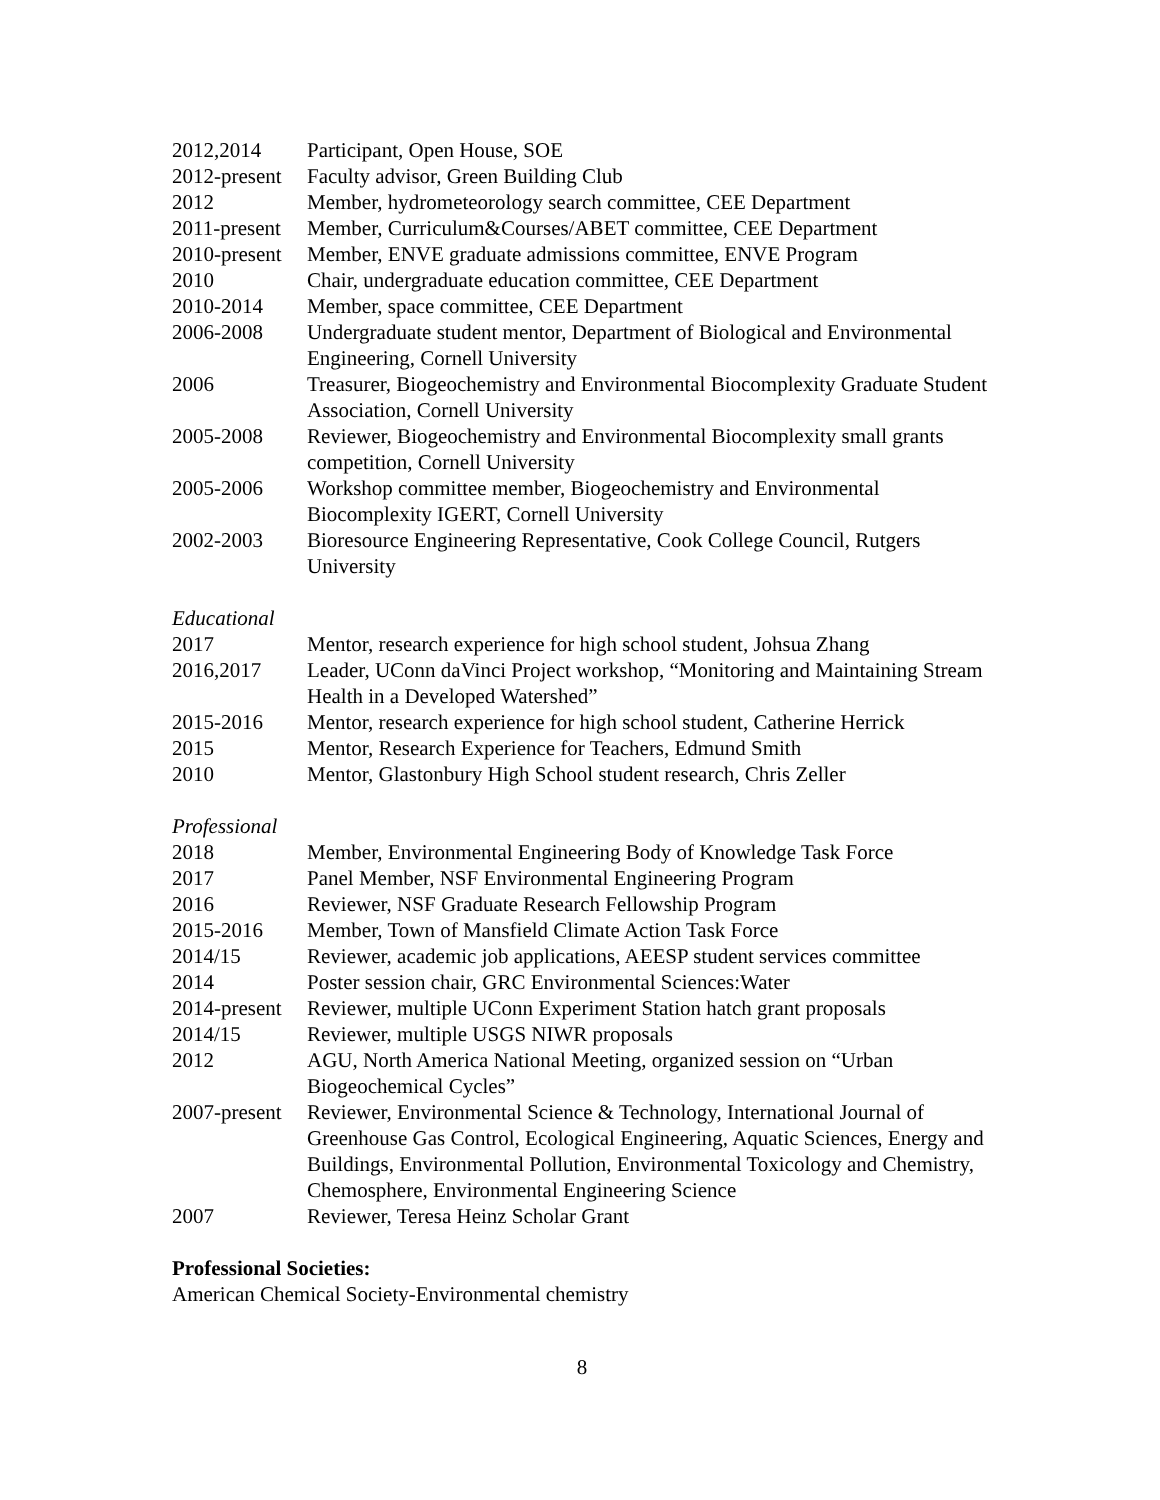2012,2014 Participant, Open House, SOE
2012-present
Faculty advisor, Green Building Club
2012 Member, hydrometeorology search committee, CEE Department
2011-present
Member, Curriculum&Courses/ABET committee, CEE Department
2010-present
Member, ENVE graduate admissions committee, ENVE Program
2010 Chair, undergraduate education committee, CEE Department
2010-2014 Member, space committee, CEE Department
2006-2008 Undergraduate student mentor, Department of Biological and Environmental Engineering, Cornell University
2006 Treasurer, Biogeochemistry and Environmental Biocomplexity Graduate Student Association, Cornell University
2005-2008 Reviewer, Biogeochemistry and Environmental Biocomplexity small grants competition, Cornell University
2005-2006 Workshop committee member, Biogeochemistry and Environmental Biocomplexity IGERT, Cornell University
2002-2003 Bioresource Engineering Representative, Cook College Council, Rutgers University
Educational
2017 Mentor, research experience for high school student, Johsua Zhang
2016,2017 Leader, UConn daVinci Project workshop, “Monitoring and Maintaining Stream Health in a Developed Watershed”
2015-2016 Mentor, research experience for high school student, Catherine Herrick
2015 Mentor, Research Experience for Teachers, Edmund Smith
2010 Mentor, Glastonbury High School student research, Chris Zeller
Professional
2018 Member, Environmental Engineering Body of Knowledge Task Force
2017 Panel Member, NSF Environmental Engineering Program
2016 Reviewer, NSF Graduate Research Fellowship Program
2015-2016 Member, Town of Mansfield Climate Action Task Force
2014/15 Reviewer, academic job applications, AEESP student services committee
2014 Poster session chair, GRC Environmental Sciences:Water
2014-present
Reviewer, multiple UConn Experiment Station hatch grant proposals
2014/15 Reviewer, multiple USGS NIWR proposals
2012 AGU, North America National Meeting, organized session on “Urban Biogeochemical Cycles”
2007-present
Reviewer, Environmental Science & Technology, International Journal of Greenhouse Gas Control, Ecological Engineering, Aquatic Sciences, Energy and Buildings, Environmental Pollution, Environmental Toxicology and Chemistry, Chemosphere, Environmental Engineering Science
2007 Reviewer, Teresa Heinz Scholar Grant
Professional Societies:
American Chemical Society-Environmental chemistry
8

⁂

> [Exercise]: Word for word, restate all of the material, omitting the images.

> [Solution below]:
2012,2014 Participant, Open House, SOE
2012-present
Faculty advisor, Green Building Club
2012 Member, hydrometeorology search committee, CEE Department
2011-present
Member, Curriculum&Courses/ABET committee, CEE Department
2010-present
Member, ENVE graduate admissions committee, ENVE Program
2010 Chair, undergraduate education committee, CEE Department
2010-2014 Member, space committee, CEE Department
2006-2008 Undergraduate student mentor, Department of Biological and Environmental Engineering, Cornell University
2006 Treasurer, Biogeochemistry and Environmental Biocomplexity Graduate Student Association, Cornell University
2005-2008 Reviewer, Biogeochemistry and Environmental Biocomplexity small grants competition, Cornell University
2005-2006 Workshop committee member, Biogeochemistry and Environmental Biocomplexity IGERT, Cornell University
2002-2003 Bioresource Engineering Representative, Cook College Council, Rutgers University
Educational
2017 Mentor, research experience for high school student, Johsua Zhang
2016,2017 Leader, UConn daVinci Project workshop, “Monitoring and Maintaining Stream Health in a Developed Watershed”
2015-2016 Mentor, research experience for high school student, Catherine Herrick
2015 Mentor, Research Experience for Teachers, Edmund Smith
2010 Mentor, Glastonbury High School student research, Chris Zeller
Professional
2018 Member, Environmental Engineering Body of Knowledge Task Force
2017 Panel Member, NSF Environmental Engineering Program
2016 Reviewer, NSF Graduate Research Fellowship Program
2015-2016 Member, Town of Mansfield Climate Action Task Force
2014/15 Reviewer, academic job applications, AEESP student services committee
2014 Poster session chair, GRC Environmental Sciences:Water
2014-present
Reviewer, multiple UConn Experiment Station hatch grant proposals
2014/15 Reviewer, multiple USGS NIWR proposals
2012 AGU, North America National Meeting, organized session on “Urban Biogeochemical Cycles”
2007-present
Reviewer, Environmental Science & Technology, International Journal of Greenhouse Gas Control, Ecological Engineering, Aquatic Sciences, Energy and Buildings, Environmental Pollution, Environmental Toxicology and Chemistry, Chemosphere, Environmental Engineering Science
2007 Reviewer, Teresa Heinz Scholar Grant
Professional Societies:
American Chemical Society-Environmental chemistry
8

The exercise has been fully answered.